Das seltene Metall Indium ist wichtig für die Herstellung von LCD-Monitoren und Smartphones. 100 Tonnen im Harzer Schlamm?

Von Oliver Schlicht 29.11.2015, 00:01

Goslar l Nicht Gold und Silber in den Schlammrückständen am Bollrich fasziniert die Wissenschaftler und Bergbauunternehmen besonders. Vor allem der Nachweis des Edelmetalls Indium sorgt für Freude. Was ist das für ein Zauberstoff?

Indium gehört zur Gruppe der seltenen Metalle, nicht zu verwechseln mit den seltenen Erden. Zu den „seltenen Metallen“ zählen Experten Metalle, die um 500 Dollar pro Kilogramm kosten und deren Wert zwischen 2001 und 2004 um mindestens 100 Prozent gestiegen ist.

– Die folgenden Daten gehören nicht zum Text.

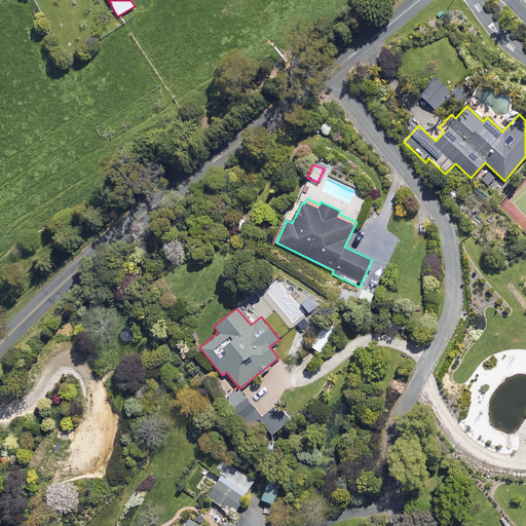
[(253,408),(238,390),(220,406),(234,423),(253,408)]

Das Metall ist vielseitig. Mit Indium beschichtete Werkstoffe wie Stahl oder Blei sind beständig gegen Korrosion durch organische Säuren oder Salzlösungen und Abrieb geschützt. Deswegen wurden Indium-Schutzschichten früher zum Beispiel im Automobilbau verwendet. Doch der hohe Anstieg des Indiumpreises machte einen Einsatz dort nicht mehr wirtschaftlich tragbar. Mit dem Aufkommen von Flachbildschirmen ist der Preis durch die Decke geschossen. Er stieg von 97 Dollar im Jahr 2002 auf 827 US-Dollar pro Kilogramm im Jahr 2005. Aktuell hat sich der Kilopreis bei etwa 600 Dollar eingepegelt.

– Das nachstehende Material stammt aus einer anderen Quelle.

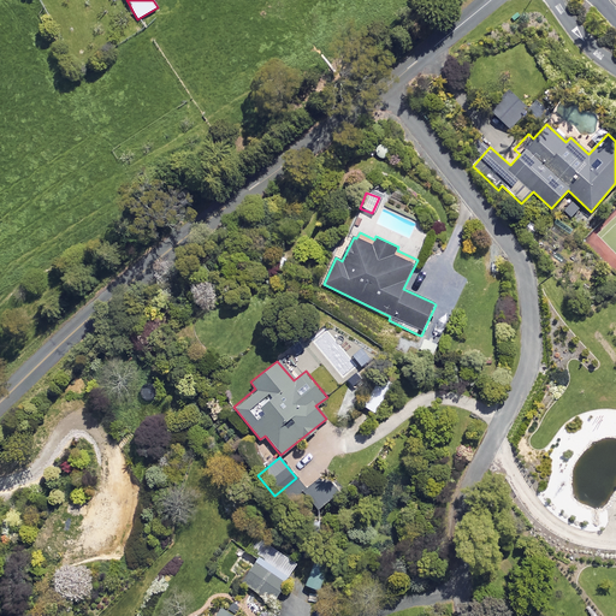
[(337,491),(323,473),(301,491),(317,508),(337,491)]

Das Metall wird als transparenter Leiter in der Verbindung Indiumzinnoxid für Flachbildschirme und Touchscreens eingesetzt. Rund zwei Drittel des weltweit geförderten Indiums werden zu dieser Verbindung weiterverarbeitet. Die Kombination der Metalle Indium und Zinn erzeugt einen einzigartigen Werkstoff – zum Beispiel für die Herstellung von organischen Leuchtdioden (OLED).

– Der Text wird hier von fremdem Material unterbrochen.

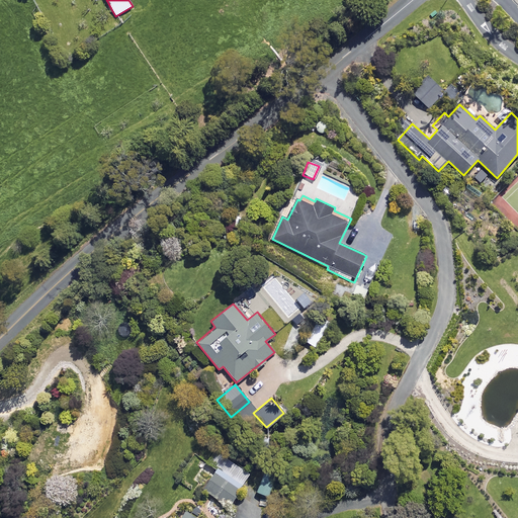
[(197,465),(209,475),(201,487),(229,504),(251,471),(217,449),(208,461),(207,463),(201,459),(197,465)]
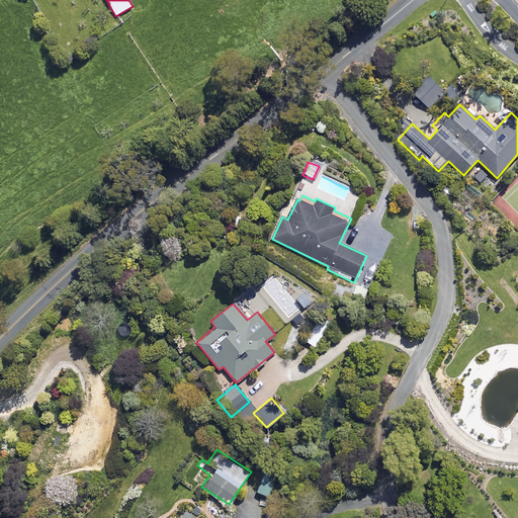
[(276,477),(266,471),(258,489),(268,494),(276,477)]
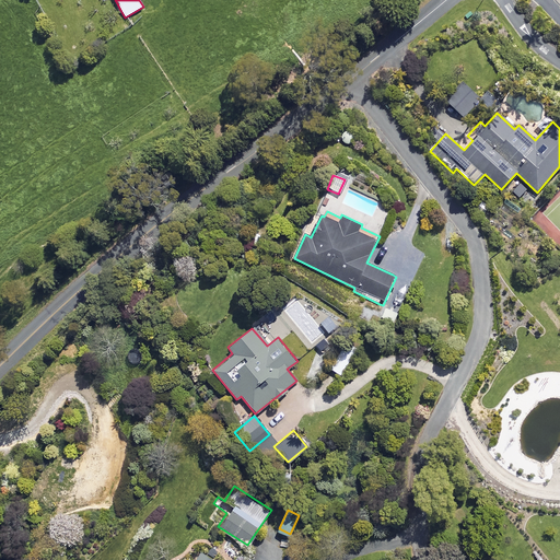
[(219,559),(206,550),(200,553),(196,556),(191,559),(189,559),(219,559)]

Auch für Hochleistungssolarzellen wird Indium benötigt. Ersatzmaterialien, die heute bei der Massenproduktion eingesetzt werden, verschlechtern die Leistungseffizienz von Solarzellen.

Die geringe Menge der weltweiten Förderung ist es, die Indium so wertvoll macht. Sie beträgt aktuell nur etwa 630 Tonnen rund um den Globus. Wenn also tatsächlich wie vermutet etwa 100 Tonnen dieses besonderen Metalls in den Schlammrückständen am Rammelsberg lagern, wäre das schon etwas sensationell.

Die größten Vorkommen liegen in Kanada, China und Peru. In größerem Umfang gefördert wird Indium auch in Sibirien. In Deutschland sind Vorkommen im Erzgebirge und am Harzer Rammelsberg nachgewiesen. Indium wird vor allem aus Zink-Erzen gewonnen. Die theoretischen Reserven sollen sich nach Expertenschätzungen auf 16 000 Tonnen beschränken, wovon sich wohl wirtschaftlich bezahlbar etwa 11 000 Tonnen abbauen lassen.

Deshalb gehen Bergbauunternehmen zunehmend den Umweg des Recyclings von Bergbaurückständen, die aus Zeiten stammen, in denen noch kein Mensch an die Notwendigkeit von LCD-Monitoren gedacht hat. Japan ist führend in der Indiumrückgewinnung. Seit dem Jahr 2008 übertrifft weltweit das Recyclingindium die Menge des aus Minen geförderten Materials. So gesehen ist das nun im Harz geplante Projekt kein ganz neues Verfahren.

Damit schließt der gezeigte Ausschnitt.